Rationale: Influenza A virus (IAV) is the leading cause of death from an infectious cause and ranks 8th in the list of attributable annual mortality in the United States. Currently available antiviral treatments are limited and may become ineffective as resistant strains emerge. The coexistence of hemostatic alterations with inflammatory responses to viral infections support the idea that common molecular mechanisms contribute to the regulation of these systems.
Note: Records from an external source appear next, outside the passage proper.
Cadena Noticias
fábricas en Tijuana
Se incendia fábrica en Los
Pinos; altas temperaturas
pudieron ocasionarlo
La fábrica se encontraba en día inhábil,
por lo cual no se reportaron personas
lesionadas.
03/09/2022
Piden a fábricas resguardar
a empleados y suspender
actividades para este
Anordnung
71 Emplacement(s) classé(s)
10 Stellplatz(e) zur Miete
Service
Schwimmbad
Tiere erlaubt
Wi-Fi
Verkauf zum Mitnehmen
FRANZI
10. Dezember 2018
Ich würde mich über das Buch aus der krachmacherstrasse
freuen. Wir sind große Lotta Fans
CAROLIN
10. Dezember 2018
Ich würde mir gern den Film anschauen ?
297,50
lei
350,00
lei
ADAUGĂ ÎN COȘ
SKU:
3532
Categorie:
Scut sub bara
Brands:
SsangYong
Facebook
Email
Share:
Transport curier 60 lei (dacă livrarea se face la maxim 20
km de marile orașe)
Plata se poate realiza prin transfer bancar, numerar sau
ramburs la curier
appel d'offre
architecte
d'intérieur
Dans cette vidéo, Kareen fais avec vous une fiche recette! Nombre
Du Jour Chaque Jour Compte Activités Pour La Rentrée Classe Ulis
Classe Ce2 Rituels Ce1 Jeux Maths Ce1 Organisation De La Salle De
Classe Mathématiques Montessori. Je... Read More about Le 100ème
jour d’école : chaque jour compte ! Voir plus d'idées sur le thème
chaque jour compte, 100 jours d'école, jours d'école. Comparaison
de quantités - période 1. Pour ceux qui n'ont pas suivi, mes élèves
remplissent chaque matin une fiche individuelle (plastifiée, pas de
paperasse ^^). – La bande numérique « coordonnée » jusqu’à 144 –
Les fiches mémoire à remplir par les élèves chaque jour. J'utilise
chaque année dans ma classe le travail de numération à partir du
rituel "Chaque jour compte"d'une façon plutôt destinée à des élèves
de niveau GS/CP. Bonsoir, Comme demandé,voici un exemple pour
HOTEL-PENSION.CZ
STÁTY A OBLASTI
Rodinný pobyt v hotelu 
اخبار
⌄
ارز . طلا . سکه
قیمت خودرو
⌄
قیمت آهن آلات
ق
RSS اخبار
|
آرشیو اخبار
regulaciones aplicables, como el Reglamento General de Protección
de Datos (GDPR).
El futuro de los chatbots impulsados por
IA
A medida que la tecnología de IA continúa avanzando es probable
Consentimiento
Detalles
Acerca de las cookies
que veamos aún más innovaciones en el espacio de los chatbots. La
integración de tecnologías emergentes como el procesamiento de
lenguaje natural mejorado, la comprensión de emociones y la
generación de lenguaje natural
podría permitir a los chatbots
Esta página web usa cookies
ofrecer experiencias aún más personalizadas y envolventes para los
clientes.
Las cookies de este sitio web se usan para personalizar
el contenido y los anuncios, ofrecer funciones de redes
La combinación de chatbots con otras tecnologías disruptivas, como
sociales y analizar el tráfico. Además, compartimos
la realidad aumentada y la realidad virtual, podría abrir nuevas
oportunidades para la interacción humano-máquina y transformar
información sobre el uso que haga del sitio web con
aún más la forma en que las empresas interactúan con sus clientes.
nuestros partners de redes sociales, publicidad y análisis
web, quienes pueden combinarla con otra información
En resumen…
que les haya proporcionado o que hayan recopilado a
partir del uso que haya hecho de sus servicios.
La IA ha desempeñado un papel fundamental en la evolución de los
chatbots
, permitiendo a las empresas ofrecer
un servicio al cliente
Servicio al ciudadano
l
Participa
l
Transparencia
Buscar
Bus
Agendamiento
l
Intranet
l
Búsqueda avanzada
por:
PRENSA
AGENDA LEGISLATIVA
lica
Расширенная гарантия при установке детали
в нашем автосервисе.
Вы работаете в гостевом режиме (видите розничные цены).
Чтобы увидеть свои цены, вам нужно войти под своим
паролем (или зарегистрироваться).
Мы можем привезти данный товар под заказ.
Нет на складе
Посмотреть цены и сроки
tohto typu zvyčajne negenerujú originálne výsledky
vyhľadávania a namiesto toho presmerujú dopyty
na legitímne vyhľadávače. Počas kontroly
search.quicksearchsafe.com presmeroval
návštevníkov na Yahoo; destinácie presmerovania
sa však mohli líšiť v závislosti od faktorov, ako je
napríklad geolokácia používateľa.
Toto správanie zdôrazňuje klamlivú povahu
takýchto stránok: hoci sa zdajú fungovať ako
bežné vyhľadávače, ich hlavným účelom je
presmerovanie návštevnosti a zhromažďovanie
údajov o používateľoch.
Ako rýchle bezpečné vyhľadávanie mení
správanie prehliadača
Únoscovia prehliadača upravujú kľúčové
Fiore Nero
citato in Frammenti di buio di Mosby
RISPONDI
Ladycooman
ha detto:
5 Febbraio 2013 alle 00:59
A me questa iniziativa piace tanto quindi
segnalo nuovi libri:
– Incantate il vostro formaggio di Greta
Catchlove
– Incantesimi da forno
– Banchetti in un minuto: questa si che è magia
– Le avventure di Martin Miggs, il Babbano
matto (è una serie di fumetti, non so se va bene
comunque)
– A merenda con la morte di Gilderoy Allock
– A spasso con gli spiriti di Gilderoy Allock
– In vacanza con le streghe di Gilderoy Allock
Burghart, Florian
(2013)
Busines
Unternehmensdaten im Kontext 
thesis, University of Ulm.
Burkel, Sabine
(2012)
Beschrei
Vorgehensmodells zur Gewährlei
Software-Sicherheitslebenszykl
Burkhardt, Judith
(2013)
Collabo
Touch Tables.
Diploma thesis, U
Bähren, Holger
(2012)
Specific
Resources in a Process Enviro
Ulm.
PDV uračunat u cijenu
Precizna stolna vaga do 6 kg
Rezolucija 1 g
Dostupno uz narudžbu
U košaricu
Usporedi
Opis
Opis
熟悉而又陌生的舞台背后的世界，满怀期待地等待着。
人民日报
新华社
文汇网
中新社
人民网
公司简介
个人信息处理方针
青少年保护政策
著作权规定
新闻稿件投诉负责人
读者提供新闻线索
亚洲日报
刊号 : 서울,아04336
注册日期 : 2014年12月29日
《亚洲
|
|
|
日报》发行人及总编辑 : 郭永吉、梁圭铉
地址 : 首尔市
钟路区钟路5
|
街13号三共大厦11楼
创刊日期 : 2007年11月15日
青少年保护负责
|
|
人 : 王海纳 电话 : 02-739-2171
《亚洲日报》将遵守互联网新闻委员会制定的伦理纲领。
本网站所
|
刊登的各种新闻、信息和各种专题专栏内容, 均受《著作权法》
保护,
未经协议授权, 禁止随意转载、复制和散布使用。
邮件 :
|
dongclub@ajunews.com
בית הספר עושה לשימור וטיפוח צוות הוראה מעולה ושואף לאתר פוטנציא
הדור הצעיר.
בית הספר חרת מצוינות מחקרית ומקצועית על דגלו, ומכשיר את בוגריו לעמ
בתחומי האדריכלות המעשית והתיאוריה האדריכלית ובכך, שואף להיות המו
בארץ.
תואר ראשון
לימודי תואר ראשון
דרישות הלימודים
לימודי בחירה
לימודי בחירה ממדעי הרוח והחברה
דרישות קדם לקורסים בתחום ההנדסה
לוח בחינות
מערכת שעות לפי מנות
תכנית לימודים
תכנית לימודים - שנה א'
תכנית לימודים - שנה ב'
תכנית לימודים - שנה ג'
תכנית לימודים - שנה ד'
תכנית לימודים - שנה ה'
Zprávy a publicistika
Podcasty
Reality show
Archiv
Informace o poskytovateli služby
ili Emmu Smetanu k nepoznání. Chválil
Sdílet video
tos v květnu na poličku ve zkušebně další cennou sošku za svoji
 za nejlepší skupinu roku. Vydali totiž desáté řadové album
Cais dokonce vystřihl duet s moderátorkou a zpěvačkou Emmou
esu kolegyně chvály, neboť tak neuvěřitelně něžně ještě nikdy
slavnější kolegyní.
Previous studies demonstrated that IAV induces the activation of both coagulation and fibrinolytic pathways, and that the impairment of the latter is mainly attributable to high levels of plasminogen activator inhibitor type I (PAI-1), the major inhibitor of tissue-type plasminogen activator (t-PA). Interferon-α (IFN-α) plays a key role in the control of viral replication and overall shaping of the immune response. We sought to determine whether PAI-1, plays a role in the immune response and morbidity and mortality associated with IAV infection. Methods: Wild-type (C57BL/6J), PAI-1-/-, t-PA-/- and PAI-1 stab (transgenic mice expressing an active form of human PAI-1) mice were treated intratracheally with IAV (A/WSN/33 [H1N1] 500 pfu/mouse in 50μl PBS). We assessed the levels of IFN-α in bronchoalveolar lavage fluid (BALF) on day 2 and 4, and influenza A-induced morbidity (weight loss) and mortality. Results: Compared with wild-type mice, PAI-1-/- mice had increased IAV-induced morbidity and mortality. In contrast, both PAI-1 stab and t-PA-/- mice had improved survival. In wild-type mice, IAV induced a significant elevation IFN-α levels in BALF. PAI-1 stab mice had a 2-fold increase, while PAI-1-/-mice had a 69% reduction in IFN-α levels in BALF compared to wild-type mice. Conclusions: Inhibition of fibrinolysis by means of genetic overexpression of PAI-1 or deletion of t-PA augments the antiviral response and attenuates the morbidity and mortality associated with IAV infection. These results suggest an important functional role for PAI-1 and fibrinolysis in the pathogenesis of influenza A infection. Modulation of the fibrinolytic pathway or PAI-1 may potentially be useful as a target for novel therapeutics in the management of IAV-induced lung injury.